Ellen Allbritton, who admitted Yates to Devereux Texas Treatment Network on March 31, said she immediately recognized Yates was someone who required in-patient treatment. Yates' five children were dead less than three months later.
"When I walked in the room and saw her, I pretty much knew this was someone who needed to be in the hospital," said Allbritton, testifying for the defense as the third week of testimony in Yates' murder trial got underway. "She looked mentally ill."
Asked by defense attorney George Parnham to elaborate, Allbritton said: "Someone who had declined to the point of non-function, just there, a shell."
In her medical notes, Allbritton wrote that Yates, whose father had died about three weeks earlier, "needs in-patient stabilization for safety of self and others."
Under cross-examination, Allbritton told prosecutor Joe Owmby that Yates denied having any suicidal or homicidal thoughts but: "I wouldn't have trusted her to walk across the street."
Allbritton said Yates and her husband, Russell, were hesitant to hospitalize her and did so only after Allbritton filed an emergency detention order.
"The patient was so ill and had obviously been ill for quite some time," Allbritton said. "I really wondered why she hadn't been presented to our facility sooner."
Defense attorneys are trying to show Yates didn't know right from wrong on June 20, when she drowned her children.
Yates, 37, who has pleaded innocent by reason of insanity, faces murder charges in the drownings of 7-year-old Noah, 5-year-old John and 6-month-old Mary.

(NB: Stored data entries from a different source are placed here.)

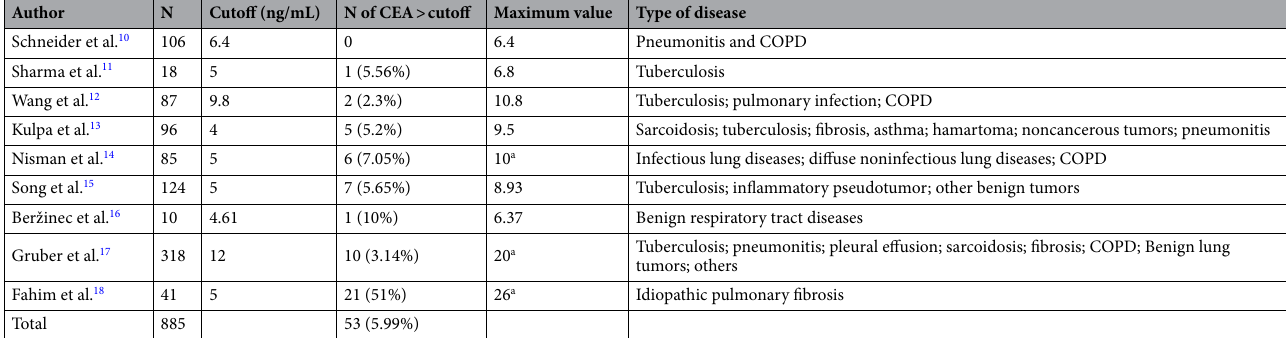
Table 3. Summary of CEA levels in benign lung diseases reported in the literature. COPD Chronic obstructive pulmonary disease. a Approximate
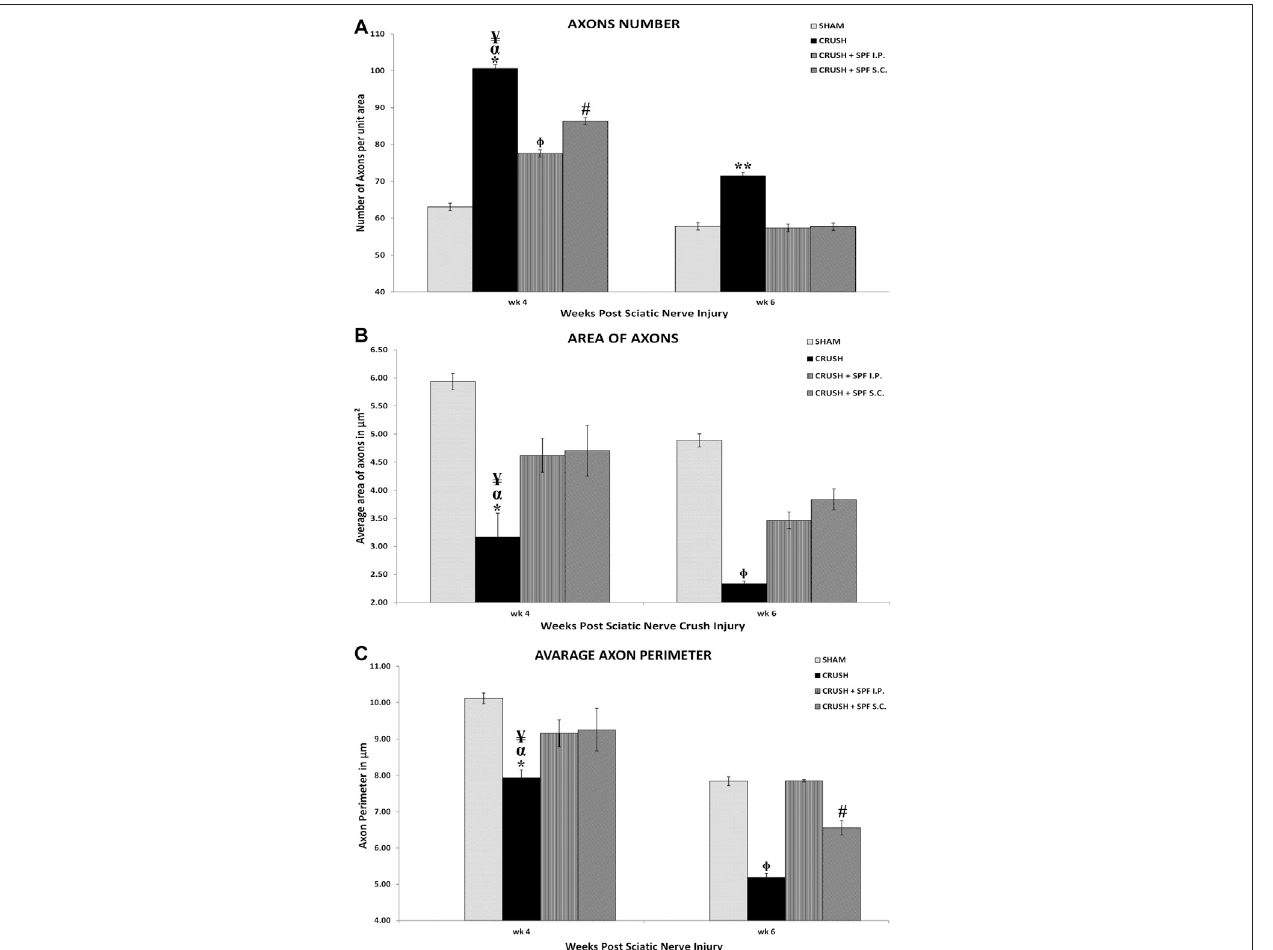
FIGURE 5 | (A) : Number of axons/ fi eld (at × 1,000 magni fi cation) in a cross-section of the sciatic nerve distal to the injury site. Note SPN treatments signi fi cantly decreasedthenumberofaxons/ fi eldfollowingnervecrushinjuryatWeek4.Further,thenumberofaxons/ fi eldoftheSPF-FB-treatedgroupsreturnedtotheSHAMlevel by Week 6. * indicates p < 0.0001 CRUSH vs. SHAM; α indicates p < 0.001 CRUSH vs. CRUSH +0.5X SPF-FB(IP); ¥ indicates p < 0.01 CRUSH vs. CRUSH +1X SPF- FB(S.C.); Φ indicates p < 0.02CRUSH+0.5XSPF-FB(IP)vs.SHAM;#indicates p < 0.001CRUSH+1XSPF-FB(S.C.)vs.SHAM;**indicates p < 0.005CRUSHvs. all groups. (B) : The Crush + SPF-FB animalsshowed a signi fi cant increasein the mean cross-sectional areas of the myelinated axons at Week 4 and Week 6 compared withtheCrushgroup.*indicates p < 0.002CRUSHvs.SHAM; α indicates p < 0.01CRUSHvs.CRUSH+0.5XSPF-FB(IP);¥indicates p < 0.05CRUSHvs.CRUSH+1X SPF-FB(S.C.); Φ indicates p < 0.01CRUSHvs.allgroups. (C) :TheCRUSH+SPF-FB-treatedanimalsshowedasigni fi cantincreaseinthemeancross-sectionalareasof the myelinated axons at Week 4 and Week 6 compared to the CRUSH group. * indicates p < 0.002 CRUSH vs. SHAM; α indicates p < 0.02 CRUSH vs. CRUSH + 0.5X SPF-FB(IP);¥indicates p < 0.03CRUSHvs.CRUSH+1XSPF-FB(S.C.); Φ indicates p < 0.0001CRUSHvs.allgroups;#indicates p < 0.003CRUSH+1XSPF-FB(S.C.) vs. CRUSH + 0.5X SPF-FB(IP). (D – F) : Stereological estimation of the myelinated axon diameter (D) , myelinated nerve fi ber diameter (E), and myelin thickness (F) obtained from 10 different random samples from each group (n (cid:2) 5). (D) : The CRUSH animals displayed a signi fi cant decrease in axon diameter at all the time points assessed following nerve injury compared with SHAM and CRUSH + SPF-FB-treated groups. The CRUSH + SPF-FB-treated group showed no signi fi cant change in comparisonwithSHAManimalsatWeek4andWeek6.*indicates p < 0.002CRUSHvs.SHAM; α indicates p < 0.01CRUSHvs.CRUSH+0.5XSPF-FB(IP);¥indicates p < 0.03 CRUSH vs. CRUSH + 1X SPF-FB(S.C.); Φ indicates p < 0.03 CRUSH vs. All groups. E: Likewise, the CRUSH group displayed a signi fi cant decrease in nerve fi ber diameter at all the time points assessed following nerve injury compared with SHAM and CRUSH + 0.5X SPF-FB(IP) groups. * indicates p < 0.001 CRUSH vs. CRUSH + 0.5X SPF-FB(IP); ¥ indicates p < 0.0001SHAM vs. All treated groups; Φ indicates p < 0.04 CRUSH vs. CRUSH + 0.5X SPF-FB(IP). (F) : The calculated myelin thickness for the CRUSH and CRUSH + SPF-treated groups show a signi fi cant decrease in myelin thickness compared to SHAM animals at Week 4 and Week 6 following sciatic nerve injury. However, the myelin thickness in CRUSH + SPF-treated animals increased signi fi cantly at Week 4 and became more at Week 6 compared withtheCRUSHgroup.¥indicates p < 0.01SHAMvs.Allgroups;*indicates p < 0.003CRUSHvs.CRUSH+0.5X;SPF-FB(IP); α indicates p < 0.05CRUSHandCRUSH + 1X SPF-FB(S.C.) vs. CRUSH + 0.5X SPF-FB(IP); Φ indicates p < 0.007 CRUSH vs. CRUSH + 0.5X SPF-FB(IP) and CRUSH + 1X SPF-FB(S.C.). Values are expressed as means and SDs ( error bars ). (G) : Western blot analysis of myelin basic protein (MBP) in the sciatic nerves from the experimental groups (n (cid:2) 5) at Week 4 and Week 6 followingnerveinjury.NotethickMBPbandsintheCRUSH+SPF-FB-treatedgroup. (H) :BargraphshowstheMBPdensityindistalnervesamplesnormalizedwithactin banddensities.Notesigni fi cantlyincreasedbasicmyelincontentintheSPF-treatedgroupatWeek4andWeek6postsciaticnerveinjury.*indicates p < 0.0001CRUSH vs. All groups; Φ indicates p < 0.02 NAÏVE vs. CRUSHv0.5X SPF-FB(IP); ¥ indicates p < 0.0001 NAÏVE vs. CRUSH + 1X SPF(S.C.); # indicates p < 0.02 SHAM vs. CRUSH +0.5X SPF(IP); ** indicates p < 0.0001 CRUSH vs. NAÏVE and SHAM; α indicates p < 0.01 CRUSH vs. treated groups; αα indicates p < 0.0001 CRUSH + 0.5X SPF-FB(IP) vs. NAÏVE. All values are expressed as means + SDs (error bars).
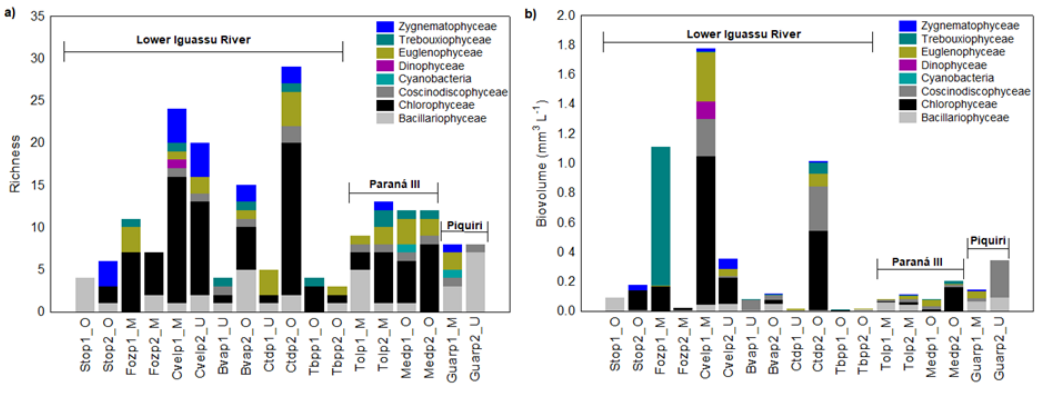
Figure 3. (a) Species richness and ( b) biovolume (mm 3 L -1 ) of phytoplankton in rivers from different hydrographic basins in western Paraná, Brazil (1- headwaters; 2 – water catchment point; O – oligotrophic; M – mesotrophic; U –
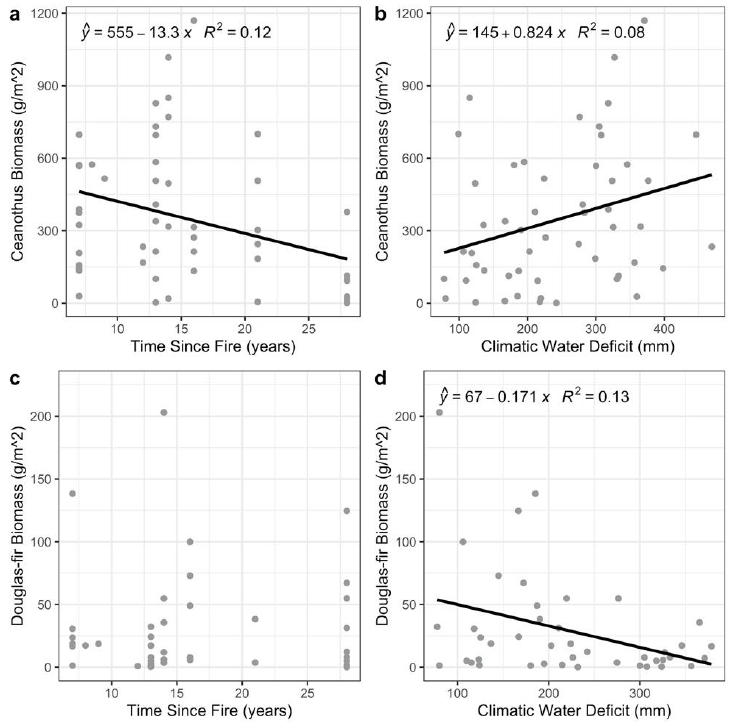
Figure 3. Linear regressions of Ceanothus spp. and Douglas-fir biomass with time since fire ( a , c ), and climatic water deficit ( b , d ). Black regression lines demonstrate significant relationships ( p < 0.05). 3.2. Soil Resources (C and N) There were no significant relationships between soil biogeochemical variables (soil C, N, and C:N) and time since fire (Figure 4a – c). Soil N values did not vary significantly with climatic water deficit (Figure 4e). However, soil C and C:N ratio both decreased sig- nificantly with climatic water deficit (Figure 4d,f; p = 0.02 and 0.002).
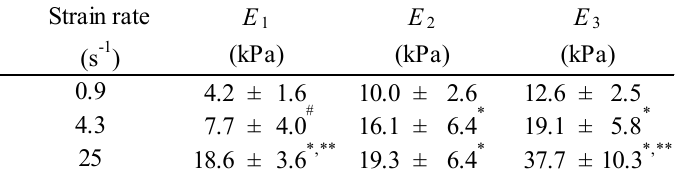
Fig. 4: Averaged stress-strain responses at three loading rates. Table 2: Young’s moduli of brain tissue obtained at three loading rates (mean ± SD).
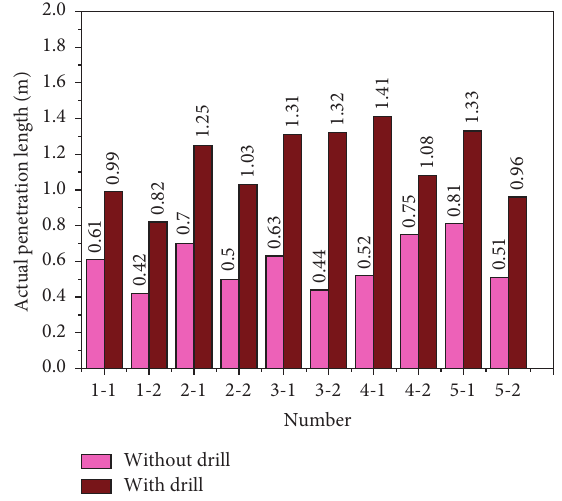
Figure 23: 51mm-in-diameter bolt penetration depth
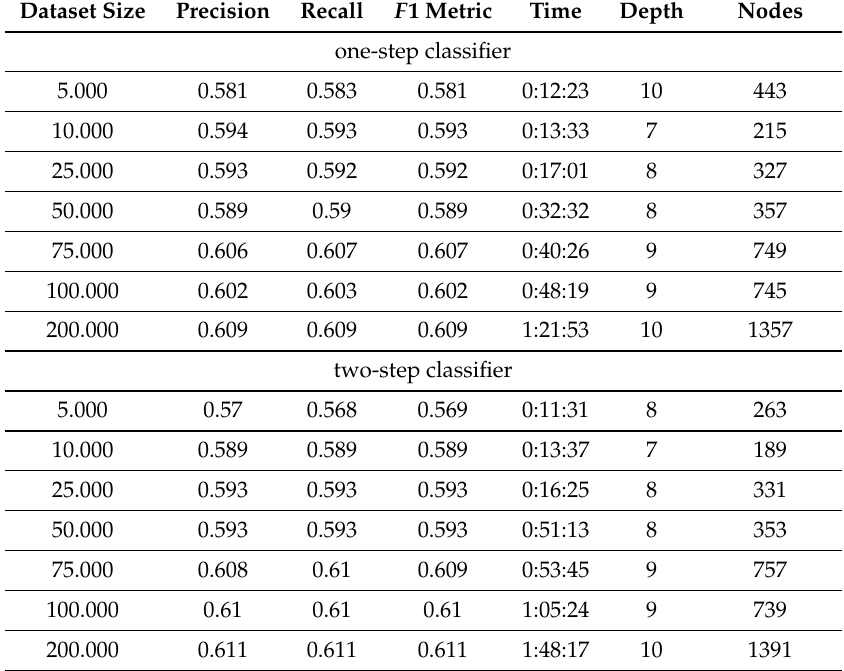
Table 6. Decision tree.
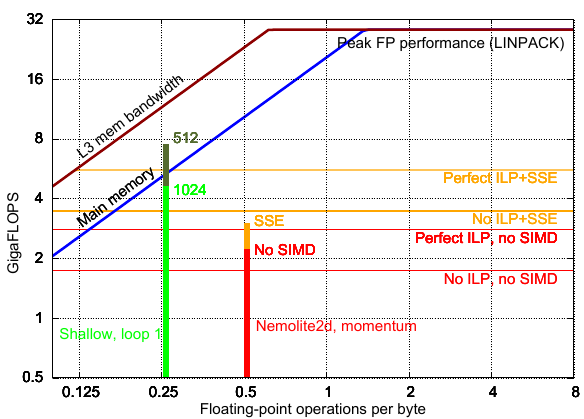
Figure 13. Comparison of the performance achieved by kernels from NEMOLite2D and Shallow on a roofline plot for the E5-1620 CPU. Results for the former are for the 256 2 domain since that gave the best performance. See the text for a discussion of the different CPU ceilings (coloured, horizontal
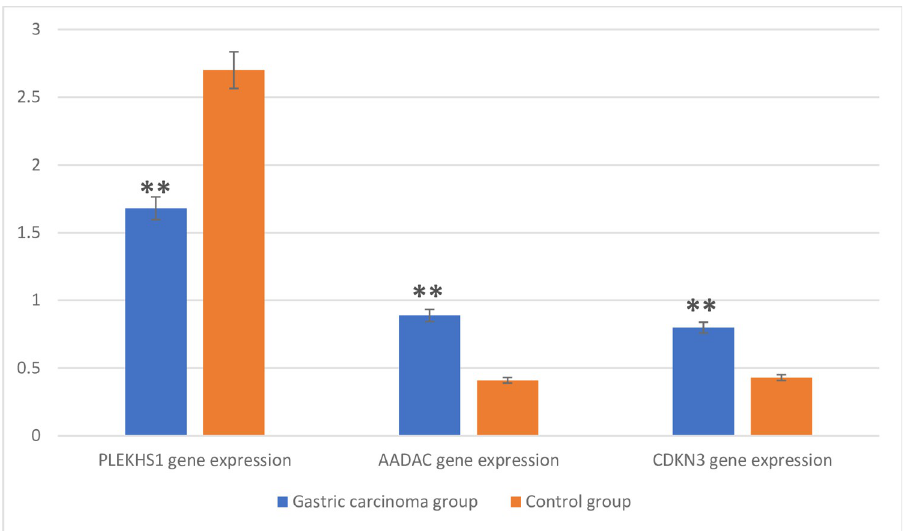
Fig 1. Comparison of PLEKHS1, AADAC, CDKN3 gene expressions between the studied groups. High significant elevations in AADAC gene expression and CDKN3 gene expression in the gastric carcinoma group compared to the control group while PLEKHS1 gene expression showed a high significant decrease in the gastric carcinoma group compared to the control group. �� : statistically high significant differences (P < 0.001) compared to the corresponding values in control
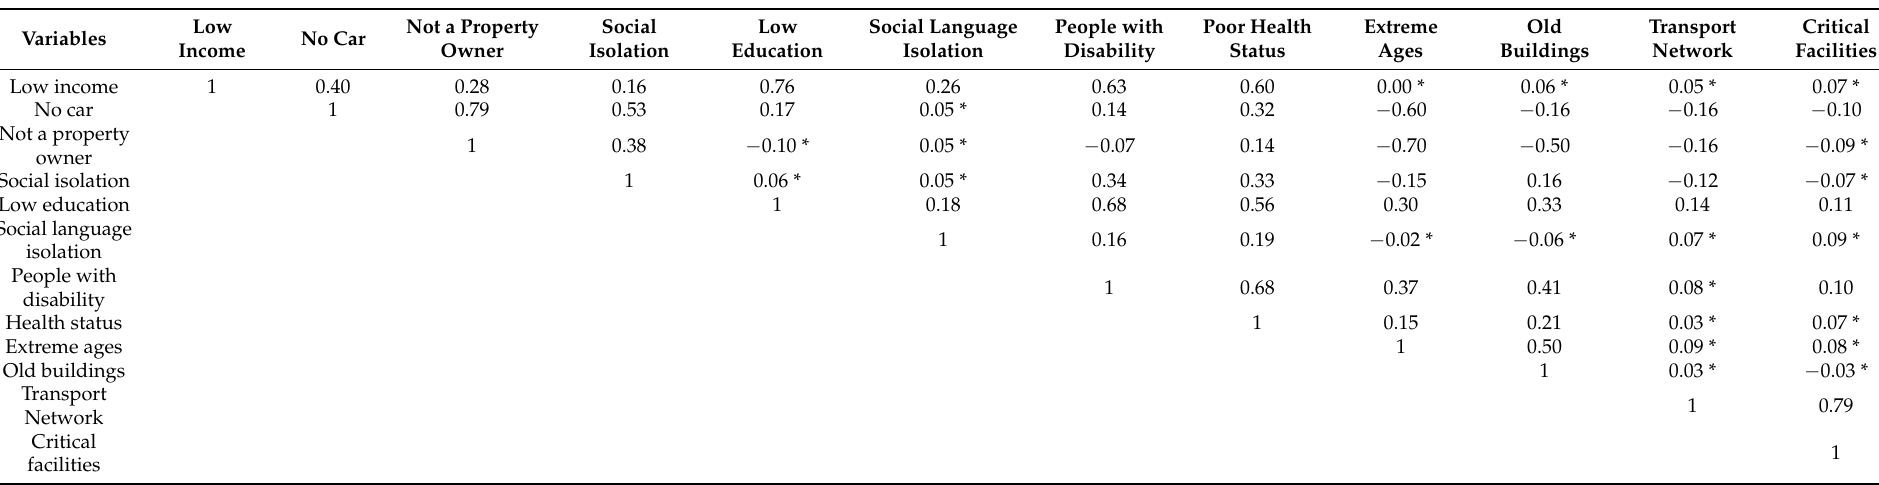
Table 3. Pearson’s correlation coefficient for final selected sensitivity and adaptive capacity variables in County Dublin. Values with asterisk show non-significant correlation with p -values >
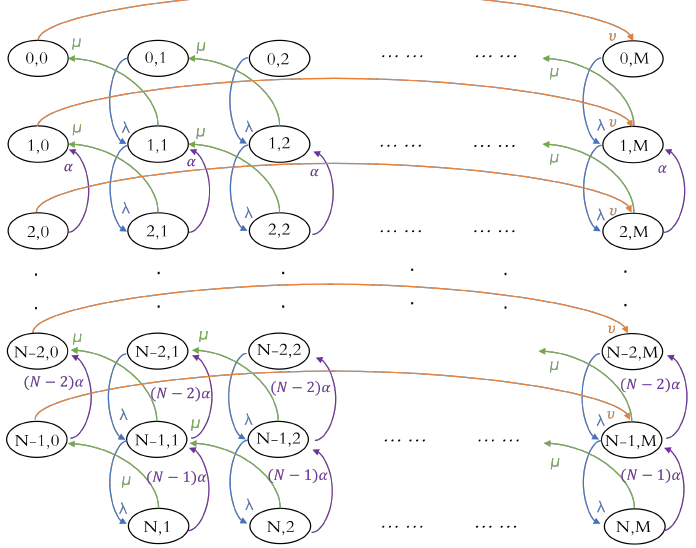
Figure 2. Rate diagram for finite queuing inventory models with impatient customers under a deterministic order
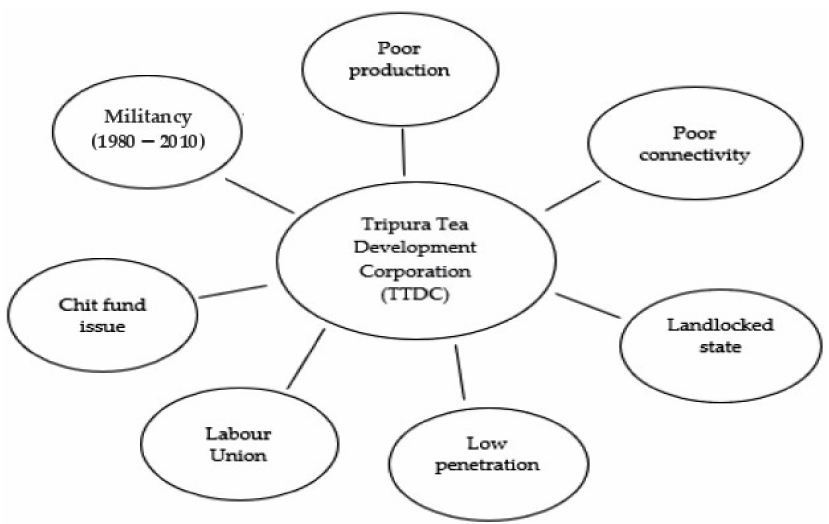
Figure 1. Diagram depicting challenges faced by TTDC (1960–2018).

Charges could be filed later in the deaths of Paul, 3, and Luke, 2. She faces life in prison or the death penalty if convicted.
An expert witness who testified for the defense last week told jurors Yates suffers from schizophrenia, which was worsened by her bouts with postpartum depression following the births of her fourth and fifth children.
Schizophrenia causes a person's thinking, feeling and behavior to become impaired. It includes symptoms such as delusions, hallucinations and social withdrawal.
Defense witness Phillip Resnick told jurors Friday that Yates knew her actions were illegal, but that she thought drowning her four sons and 6-month-old daughter was the only way to save them from hell.
Resnick is considered one of the nation's top forensic psychiatrists, having testified in the cases of serial killer Jeffery Dahmer, Unabomber Ted Kaczynski and Susan Smith, the South Carolina mother sentenced to life in prison for drowning her two sons in 1994.
Determining if Yates knew right from wrong will be a key decision for jurors in the case where there is little debate over whether Yates drowned her children or whether she suffered from a mental illness.
To prove insanity, defense lawyers must prove Yates suffered from a severe mental disease or defect and that she didn't know her actions were wrong.